START PROVIDED DATA

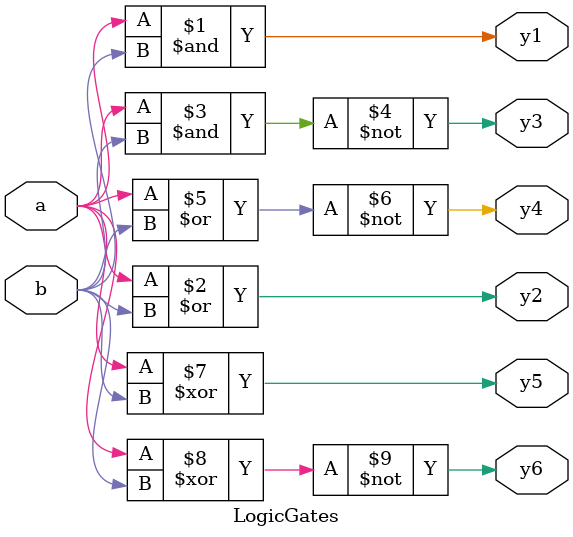
<source format=v>
`timescale 1ns / 1ps
module LogicGates(
    input a,
    input b,
    output y1,y2,y3,y4,y5,y6
    );
    and g1(y1,a,b);
    or g2(y2,a,b);
    nand g3(y3,a,b);
    nor g4(y4,a,b);
    xor g5(y5,a,b);
    xnor g6(y6,a,b);
endmodule

</source>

END PROVIDED DATA

ASSIGNMENT =
Leave the images behind and write out every entry exactly.

SOLUTION TO THE EXERCISE =
<source format=v>
`timescale 1ns / 1ps
module LogicGates(
    input a,
    input b,
    output y1,y2,y3,y4,y5,y6
    );
    and g1(y1,a,b);
    or g2(y2,a,b);
    nand g3(y3,a,b);
    nor g4(y4,a,b);
    xor g5(y5,a,b);
    xnor g6(y6,a,b);
endmodule

</source>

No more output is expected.